**PROBLEM STATEMENT:** Lines that contain "values" are to be copied from the material, every one of them.

**SOURCE DATA:**

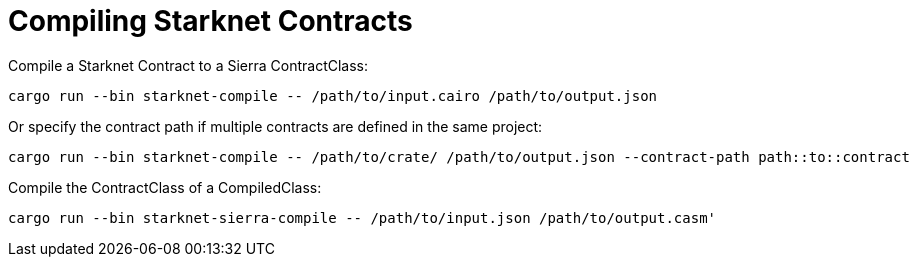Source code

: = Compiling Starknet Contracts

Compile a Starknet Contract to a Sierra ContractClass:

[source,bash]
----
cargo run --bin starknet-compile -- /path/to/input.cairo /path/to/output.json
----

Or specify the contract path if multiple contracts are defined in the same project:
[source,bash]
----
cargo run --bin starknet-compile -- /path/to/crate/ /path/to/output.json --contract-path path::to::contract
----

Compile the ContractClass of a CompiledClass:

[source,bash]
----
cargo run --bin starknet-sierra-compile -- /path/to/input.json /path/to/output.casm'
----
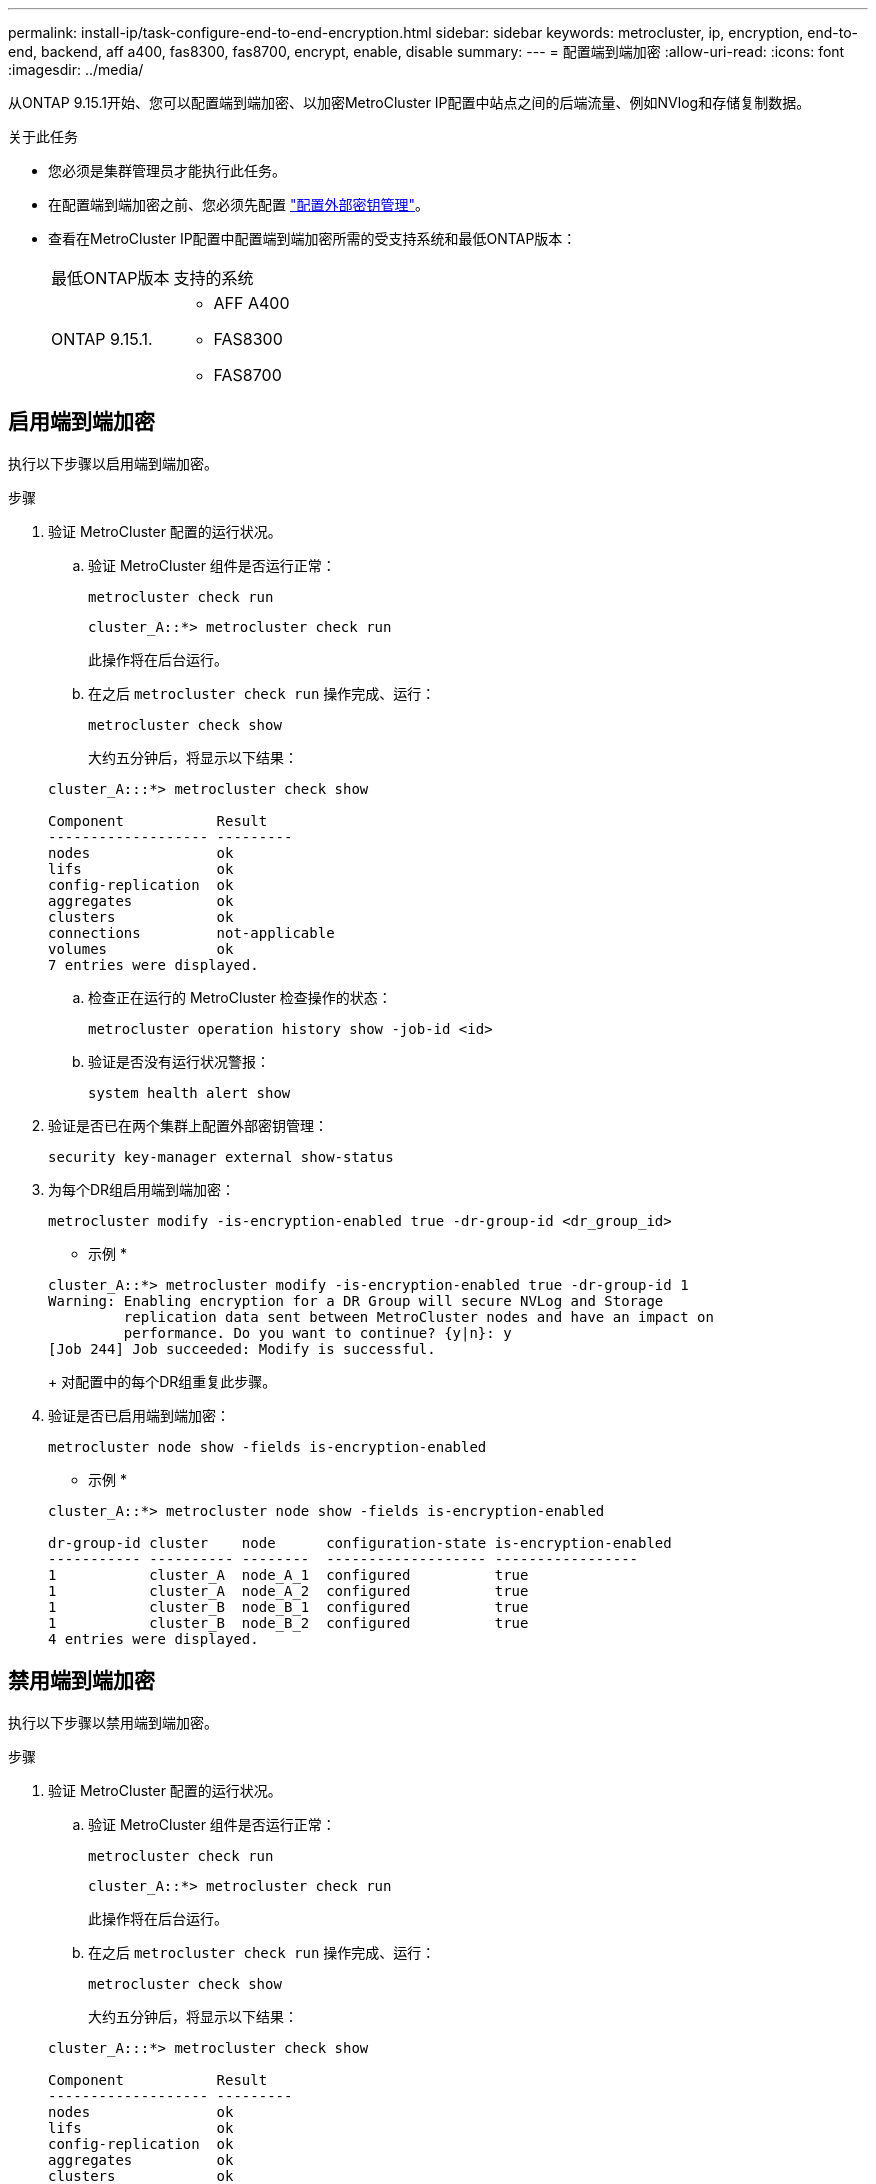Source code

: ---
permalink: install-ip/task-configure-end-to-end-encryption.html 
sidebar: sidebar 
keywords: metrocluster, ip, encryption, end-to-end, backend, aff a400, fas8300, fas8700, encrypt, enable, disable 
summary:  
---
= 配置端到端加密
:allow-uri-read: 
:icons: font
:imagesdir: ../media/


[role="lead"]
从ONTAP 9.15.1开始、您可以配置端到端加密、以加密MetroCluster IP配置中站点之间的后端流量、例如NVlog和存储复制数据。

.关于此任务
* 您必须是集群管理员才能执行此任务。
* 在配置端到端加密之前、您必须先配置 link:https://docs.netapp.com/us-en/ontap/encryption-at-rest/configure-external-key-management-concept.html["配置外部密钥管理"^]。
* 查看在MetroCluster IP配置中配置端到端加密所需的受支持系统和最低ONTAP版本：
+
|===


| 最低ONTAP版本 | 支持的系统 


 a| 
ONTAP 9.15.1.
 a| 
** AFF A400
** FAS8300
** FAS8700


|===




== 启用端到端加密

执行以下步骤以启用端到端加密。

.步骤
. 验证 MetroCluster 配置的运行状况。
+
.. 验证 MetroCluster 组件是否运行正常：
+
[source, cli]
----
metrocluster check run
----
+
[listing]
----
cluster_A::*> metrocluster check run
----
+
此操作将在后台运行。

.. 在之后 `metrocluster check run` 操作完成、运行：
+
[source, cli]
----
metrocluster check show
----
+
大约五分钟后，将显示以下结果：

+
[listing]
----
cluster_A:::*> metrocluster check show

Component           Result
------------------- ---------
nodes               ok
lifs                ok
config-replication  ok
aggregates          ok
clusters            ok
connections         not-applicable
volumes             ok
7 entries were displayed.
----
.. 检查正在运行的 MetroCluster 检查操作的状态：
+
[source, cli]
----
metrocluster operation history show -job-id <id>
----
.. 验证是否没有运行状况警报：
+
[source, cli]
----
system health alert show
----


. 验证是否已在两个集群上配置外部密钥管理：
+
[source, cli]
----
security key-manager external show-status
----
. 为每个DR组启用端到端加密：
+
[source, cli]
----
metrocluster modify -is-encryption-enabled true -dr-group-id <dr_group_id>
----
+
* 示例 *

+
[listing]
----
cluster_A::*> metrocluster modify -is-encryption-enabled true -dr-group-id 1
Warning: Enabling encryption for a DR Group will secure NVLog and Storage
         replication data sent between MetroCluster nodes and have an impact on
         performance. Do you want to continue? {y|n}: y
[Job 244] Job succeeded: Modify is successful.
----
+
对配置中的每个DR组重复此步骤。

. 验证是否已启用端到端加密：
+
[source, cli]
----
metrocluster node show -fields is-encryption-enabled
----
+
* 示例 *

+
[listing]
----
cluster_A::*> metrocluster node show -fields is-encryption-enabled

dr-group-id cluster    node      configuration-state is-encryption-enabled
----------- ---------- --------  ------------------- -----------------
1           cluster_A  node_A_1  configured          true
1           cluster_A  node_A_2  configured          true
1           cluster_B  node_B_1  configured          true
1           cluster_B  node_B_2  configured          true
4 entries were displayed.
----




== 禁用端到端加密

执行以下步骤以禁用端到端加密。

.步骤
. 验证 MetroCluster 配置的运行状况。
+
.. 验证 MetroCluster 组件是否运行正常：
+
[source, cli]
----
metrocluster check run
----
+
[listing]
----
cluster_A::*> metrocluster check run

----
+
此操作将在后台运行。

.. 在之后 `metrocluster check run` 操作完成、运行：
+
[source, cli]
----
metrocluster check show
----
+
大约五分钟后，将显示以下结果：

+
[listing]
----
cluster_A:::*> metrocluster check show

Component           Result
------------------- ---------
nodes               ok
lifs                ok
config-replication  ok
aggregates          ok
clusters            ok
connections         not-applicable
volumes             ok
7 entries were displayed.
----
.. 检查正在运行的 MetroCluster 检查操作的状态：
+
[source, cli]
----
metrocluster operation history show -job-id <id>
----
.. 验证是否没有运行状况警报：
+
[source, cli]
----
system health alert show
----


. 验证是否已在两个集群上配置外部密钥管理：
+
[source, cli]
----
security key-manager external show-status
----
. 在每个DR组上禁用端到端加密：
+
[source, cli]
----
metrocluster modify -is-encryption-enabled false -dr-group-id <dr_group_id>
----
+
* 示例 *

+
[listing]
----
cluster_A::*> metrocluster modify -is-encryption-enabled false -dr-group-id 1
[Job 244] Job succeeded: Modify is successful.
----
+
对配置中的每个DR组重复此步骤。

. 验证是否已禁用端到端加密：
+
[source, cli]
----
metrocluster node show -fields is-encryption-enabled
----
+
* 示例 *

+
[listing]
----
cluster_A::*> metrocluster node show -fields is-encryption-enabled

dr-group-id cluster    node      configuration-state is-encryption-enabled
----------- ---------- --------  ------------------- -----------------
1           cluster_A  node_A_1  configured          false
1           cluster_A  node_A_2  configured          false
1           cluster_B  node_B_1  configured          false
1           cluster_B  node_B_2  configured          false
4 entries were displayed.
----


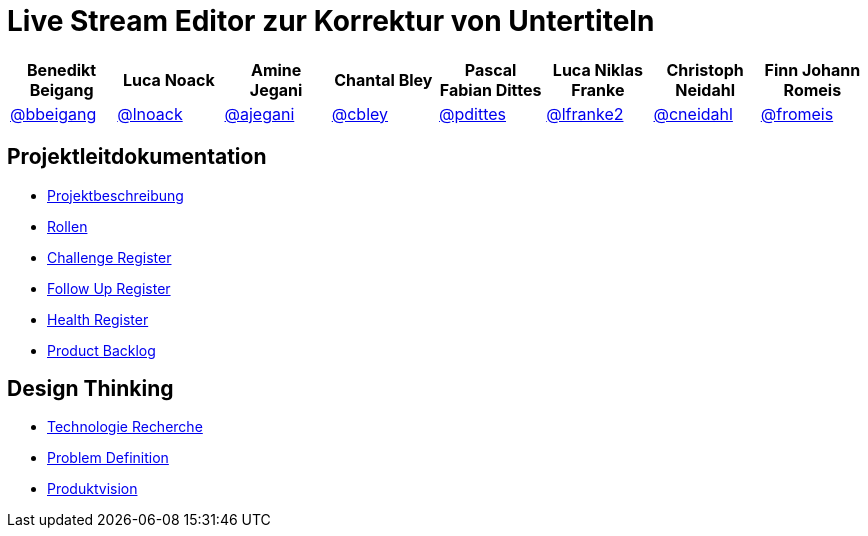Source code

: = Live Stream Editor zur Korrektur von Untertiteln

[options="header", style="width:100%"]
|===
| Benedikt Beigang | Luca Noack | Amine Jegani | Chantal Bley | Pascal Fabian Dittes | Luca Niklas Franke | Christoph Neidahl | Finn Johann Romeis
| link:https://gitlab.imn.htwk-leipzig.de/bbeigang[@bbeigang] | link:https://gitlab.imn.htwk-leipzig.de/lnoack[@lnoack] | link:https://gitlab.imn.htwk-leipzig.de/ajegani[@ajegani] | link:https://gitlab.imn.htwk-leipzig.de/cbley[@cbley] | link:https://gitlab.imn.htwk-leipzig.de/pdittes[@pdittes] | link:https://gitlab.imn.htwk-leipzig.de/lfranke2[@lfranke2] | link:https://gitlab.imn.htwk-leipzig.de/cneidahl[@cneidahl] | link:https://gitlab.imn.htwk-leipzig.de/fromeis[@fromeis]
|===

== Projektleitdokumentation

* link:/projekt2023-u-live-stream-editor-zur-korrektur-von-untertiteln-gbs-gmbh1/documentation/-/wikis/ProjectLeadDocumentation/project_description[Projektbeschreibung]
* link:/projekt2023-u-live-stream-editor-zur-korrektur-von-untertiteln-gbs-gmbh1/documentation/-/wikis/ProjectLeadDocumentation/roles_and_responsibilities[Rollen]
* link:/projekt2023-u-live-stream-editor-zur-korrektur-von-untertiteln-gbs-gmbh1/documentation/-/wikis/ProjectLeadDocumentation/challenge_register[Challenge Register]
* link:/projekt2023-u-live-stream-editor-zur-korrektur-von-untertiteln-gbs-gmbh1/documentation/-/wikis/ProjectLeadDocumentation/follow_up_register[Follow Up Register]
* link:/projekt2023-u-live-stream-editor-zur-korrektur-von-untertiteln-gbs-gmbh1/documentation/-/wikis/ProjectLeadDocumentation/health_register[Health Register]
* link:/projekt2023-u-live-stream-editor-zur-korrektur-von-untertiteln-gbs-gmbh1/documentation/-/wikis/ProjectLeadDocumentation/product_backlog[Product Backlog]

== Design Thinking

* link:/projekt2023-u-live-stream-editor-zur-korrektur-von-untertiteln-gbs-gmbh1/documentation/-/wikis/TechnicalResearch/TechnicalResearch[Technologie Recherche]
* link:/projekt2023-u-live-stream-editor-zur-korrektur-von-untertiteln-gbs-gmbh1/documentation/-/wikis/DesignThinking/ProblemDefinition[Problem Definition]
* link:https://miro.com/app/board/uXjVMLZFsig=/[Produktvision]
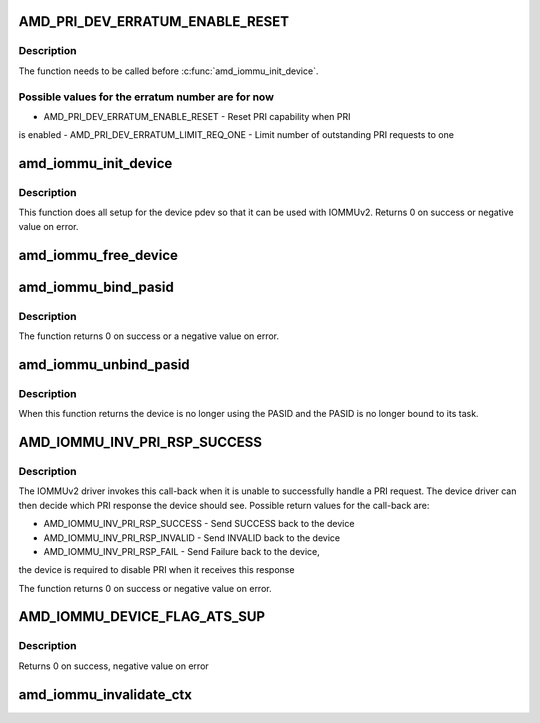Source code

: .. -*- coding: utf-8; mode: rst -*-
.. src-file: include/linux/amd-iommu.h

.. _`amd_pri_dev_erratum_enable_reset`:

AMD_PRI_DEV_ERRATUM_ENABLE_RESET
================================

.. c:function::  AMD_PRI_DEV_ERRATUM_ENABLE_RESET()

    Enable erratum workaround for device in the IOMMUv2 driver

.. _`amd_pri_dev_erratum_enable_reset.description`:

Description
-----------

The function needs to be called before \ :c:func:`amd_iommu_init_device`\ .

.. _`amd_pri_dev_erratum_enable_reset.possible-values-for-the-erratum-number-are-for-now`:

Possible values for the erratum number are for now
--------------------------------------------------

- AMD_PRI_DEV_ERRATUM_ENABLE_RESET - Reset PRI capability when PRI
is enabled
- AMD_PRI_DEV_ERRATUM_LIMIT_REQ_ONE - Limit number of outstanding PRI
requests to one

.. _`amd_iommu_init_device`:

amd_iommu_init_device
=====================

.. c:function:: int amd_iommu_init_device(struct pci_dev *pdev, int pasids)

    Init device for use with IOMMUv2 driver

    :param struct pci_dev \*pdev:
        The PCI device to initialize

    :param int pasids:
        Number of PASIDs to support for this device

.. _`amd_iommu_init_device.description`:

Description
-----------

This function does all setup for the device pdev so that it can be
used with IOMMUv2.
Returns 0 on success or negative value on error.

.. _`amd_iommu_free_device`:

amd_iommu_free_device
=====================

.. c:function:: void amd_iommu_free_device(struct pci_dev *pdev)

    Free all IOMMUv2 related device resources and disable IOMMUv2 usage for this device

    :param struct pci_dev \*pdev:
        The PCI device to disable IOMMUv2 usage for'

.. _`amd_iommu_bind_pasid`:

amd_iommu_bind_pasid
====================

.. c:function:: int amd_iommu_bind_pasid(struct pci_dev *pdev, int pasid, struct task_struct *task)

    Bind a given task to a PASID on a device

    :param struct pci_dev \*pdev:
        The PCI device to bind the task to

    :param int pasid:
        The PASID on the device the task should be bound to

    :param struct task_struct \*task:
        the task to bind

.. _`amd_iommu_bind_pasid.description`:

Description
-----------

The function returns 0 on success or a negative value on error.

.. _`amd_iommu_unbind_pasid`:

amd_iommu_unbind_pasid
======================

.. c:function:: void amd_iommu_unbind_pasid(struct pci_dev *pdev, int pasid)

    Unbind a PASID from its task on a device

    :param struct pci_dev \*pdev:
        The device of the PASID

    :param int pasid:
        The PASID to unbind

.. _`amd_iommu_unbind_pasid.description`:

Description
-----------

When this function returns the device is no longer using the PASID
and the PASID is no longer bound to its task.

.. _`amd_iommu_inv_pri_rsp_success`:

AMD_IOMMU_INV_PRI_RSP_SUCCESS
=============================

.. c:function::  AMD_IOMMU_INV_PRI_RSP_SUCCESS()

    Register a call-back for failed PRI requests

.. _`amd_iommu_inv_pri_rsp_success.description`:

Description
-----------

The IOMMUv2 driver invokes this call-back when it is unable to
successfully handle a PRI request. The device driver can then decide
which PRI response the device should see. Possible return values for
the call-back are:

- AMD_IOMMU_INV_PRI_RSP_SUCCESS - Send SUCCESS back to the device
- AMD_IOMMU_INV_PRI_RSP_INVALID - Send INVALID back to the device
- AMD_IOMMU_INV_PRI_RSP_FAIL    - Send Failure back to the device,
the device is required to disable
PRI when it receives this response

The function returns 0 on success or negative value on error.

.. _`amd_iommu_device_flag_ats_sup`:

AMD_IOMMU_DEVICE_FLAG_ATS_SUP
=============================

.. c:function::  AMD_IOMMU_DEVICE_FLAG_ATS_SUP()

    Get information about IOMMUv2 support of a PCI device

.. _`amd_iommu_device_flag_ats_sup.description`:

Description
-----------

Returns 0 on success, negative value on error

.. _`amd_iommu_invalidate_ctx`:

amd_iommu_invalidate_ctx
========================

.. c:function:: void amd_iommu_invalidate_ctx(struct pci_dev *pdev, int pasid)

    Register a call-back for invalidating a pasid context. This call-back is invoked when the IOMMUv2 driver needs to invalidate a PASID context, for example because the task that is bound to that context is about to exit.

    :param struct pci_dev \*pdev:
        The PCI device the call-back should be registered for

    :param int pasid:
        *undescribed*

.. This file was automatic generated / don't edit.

**SOLUTION FOR THIS EXERCISE:**
.. _`amd_pri_dev_erratum_enable_reset.possible-values-for-the-erratum-number-are-for-now`:
Possible values for the erratum number are for now
which PRI response the device should see. Possible return values for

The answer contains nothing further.